■ Trecho do texto
Educar para formar sujeitos históricos

No Brasil, entre jovens de 17 a 19 anos apenas 49% tem acesso ao nível médio. No campo, o número, que já era baixo, cai para 12%. Como mudar essa realidade? Esse é dos temas comentados pelo professor Gaudêncio Frigotto, do Programa de Políticas Públicas e Formação Humana da Universidade do Estado do Rio de Janeiro (Uerj), na entrevista abaixo.

Qual é a diferença entre educação para o campo e educação do campo?

Gaudêncio Frigotto: Esta diferenciação, quem a traz é um processo de reflexão dentro do próprio Movimento Sem Terra. Historicamente sempre se pensou uma educação sem sujeitos no campo. A primeira idéia é a do Extensionismo, isto é, estender o conhecimento aos trabalhadores e trabalhadoras do campo como se eles fossem desprovidos de conhecimento, de história, de cultura, de saberes, etc. A segunda idéia vem do Ruralismo pedagógico, que está articulado a este Extensionismo: é a idéia das cartilhas para os alunos e alunas do campo numa perspectiva de um conhecimento restrito, ou seja, uma educação para adaptá-los a trabalharem como colonos, como pequenos agricultores, já que os filhos e as filhas dos grandes proprietários, dos latifundiários iam estudar na cidade, no exterior.

De onde vem essa forma de entender a educação?

Frigotto: É uma forma dialética, resultado da relação entre colonizador e colonizado. Ela vem do processo histórico nosso de país. A própria palavra colono se refere àquele que trabalha na terra do outro ou que produz com a cultura e com o saber do outro.

Historicamente esse é o pensamento dominante na sociedade brasileira, ou seja, que a educação no campo é uma educação menor, é uma educação para pessoas rudes. O que significa a ruptura? Essa ruptura se dá porque a um dado momento o capitalismo entra no campo e cria o agronegócio, ampliando o latifúndio. Esse fenômeno abrange hoje quase quatro milhões de famílias no campo, aproximadamente 20 milhões de pessoas, que é o MST.

■ Partes do exercício
(1) Transcreva o trecho da entrevista sobre educação do campo que começa nas palavras "Educar para formar" e vai até "educação do campo?".
(2) Segundo a entrevista sobre educação do campo, o Extensionismo tratava os trabalhadores e trabalhadoras do campo como se não tivessem certas coisas. Liste essas coisas.

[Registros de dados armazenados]
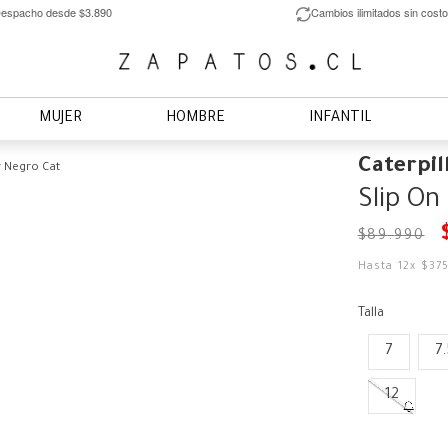
espacho desde $3.890
Cambios ilimitados sin costo
MUJER
HOMBRE
INFANTIL
Caterpil
 Negro Cat
Slip On
$
89
.
990
Hasta
12
x
$
37
Talla
7
7.
12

■ Respostas numeradas
(1)
Educar para formar sujeitos históricos

No Brasil, entre jovens de 17 a 19 anos apenas 49% tem acesso ao nível médio. No campo, o número, que já era baixo, cai para 12%. Como mudar essa realidade? Esse é dos temas comentados pelo professor Gaudêncio Frigotto, do Programa de Políticas Públicas e Formação Humana da Universidade do Estado do Rio de Janeiro (Uerj), na entrevista abaixo.

Qual é a diferença entre educação para o campo e educação do campo?

(2)
- conhecimento
- história
- cultura
- saberes